__TEXT__
Here is the first Amazon review of Purcell's book, by Professor Henrique Fleming of Sao Paolo, Brazil. The emotion is unmistakable, the book and the reviewer virtually characters in a romance:

"This book must have been a work of love. The reader of it who fails to fall in love with electromagnetism would better change his direction of study, as he will not find anything better, including the marvellous Feynman's "Lectures on Physics". Following a more-or-less historical approach, except for the early use of relativity, the author strives to get the results from a full understanding of the physical situation. This is obtained by the use of very clever intuitive models. After that comes the mathematics, rendered natural and welcome. An outstanding example is the treatment of polarization of a dielectric sphere, where most of the physics is derived from a drawing! Another feature, to be found only in books written by great physicists, is the ability of stretching the argument up to its limit, getting results we wouldn't think possible with so little formalism. Problems are extremely good and real. The drawings, done by the author himself (so I read some! where) are very beautiful and helpful. Some of the exercises are of numerical character, motivating the use of computers. After meeting this book I could never teach introductory electromagnetism from another text. The author, Edward Purcell, is a Nobel prize winner who discovered, among many other things, nuclear magnetic resonance."

__TO DO__
Copy out the full passage above about the Amazon review of Purcell's book, word for word.

__INFORMATION SHOWN__

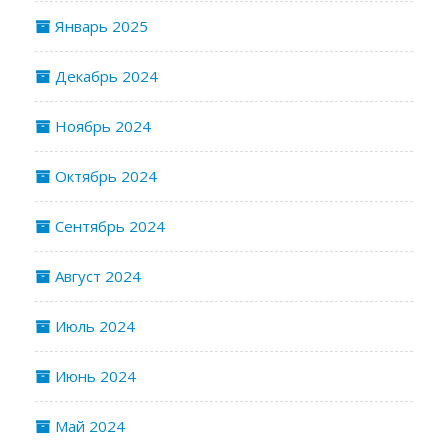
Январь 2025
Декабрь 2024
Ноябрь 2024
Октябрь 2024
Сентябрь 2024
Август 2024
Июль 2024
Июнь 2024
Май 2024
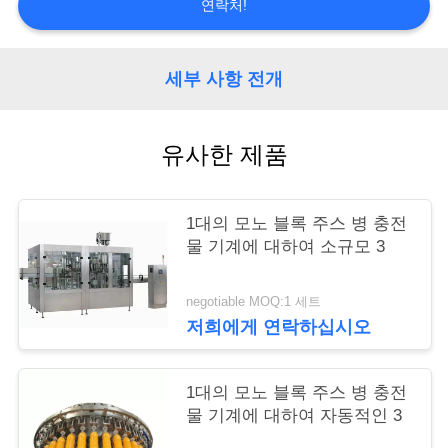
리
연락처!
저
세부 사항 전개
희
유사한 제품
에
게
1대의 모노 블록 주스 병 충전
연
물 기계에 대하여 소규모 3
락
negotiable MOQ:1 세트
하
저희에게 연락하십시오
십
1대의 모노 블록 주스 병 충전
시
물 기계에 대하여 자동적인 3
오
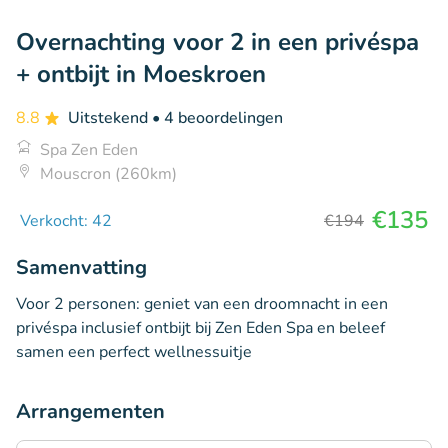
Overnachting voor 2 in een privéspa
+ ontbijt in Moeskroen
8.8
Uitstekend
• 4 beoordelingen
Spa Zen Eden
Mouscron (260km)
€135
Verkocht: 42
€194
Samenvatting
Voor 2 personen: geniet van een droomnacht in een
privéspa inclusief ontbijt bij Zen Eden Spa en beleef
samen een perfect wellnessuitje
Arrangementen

---

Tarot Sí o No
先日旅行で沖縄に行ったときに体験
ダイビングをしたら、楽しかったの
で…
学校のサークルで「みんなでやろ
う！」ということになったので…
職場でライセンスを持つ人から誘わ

__RESULT FOR THIS TASK__
Here is the first Amazon review of Purcell's book, by Professor Henrique Fleming of Sao Paolo, Brazil. The emotion is unmistakable, the book and the reviewer virtually characters in a romance:

"This book must have been a work of love. The reader of it who fails to fall in love with electromagnetism would better change his direction of study, as he will not find anything better, including the marvellous Feynman's "Lectures on Physics". Following a more-or-less historical approach, except for the early use of relativity, the author strives to get the results from a full understanding of the physical situation. This is obtained by the use of very clever intuitive models. After that comes the mathematics, rendered natural and welcome. An outstanding example is the treatment of polarization of a dielectric sphere, where most of the physics is derived from a drawing! Another feature, to be found only in books written by great physicists, is the ability of stretching the argument up to its limit, getting results we wouldn't think possible with so little formalism. Problems are extremely good and real. The drawings, done by the author himself (so I read some! where) are very beautiful and helpful. Some of the exercises are of numerical character, motivating the use of computers. After meeting this book I could never teach introductory electromagnetism from another text. The author, Edward Purcell, is a Nobel prize winner who discovered, among many other things, nuclear magnetic resonance."